==== Supplied information

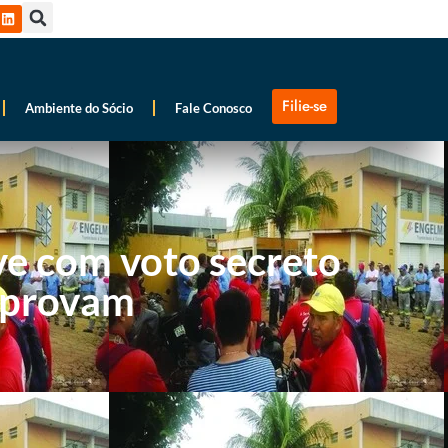
Filie-se
Ambiente do Sócio
Fale Conosco
ve com voto secreto
aprovam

========

### Job item
Omit the pictures; set down each record exactly.

### Output of the task
Filie-se
Ambiente do Sócio
Fale Conosco
ve com voto secreto
aprovam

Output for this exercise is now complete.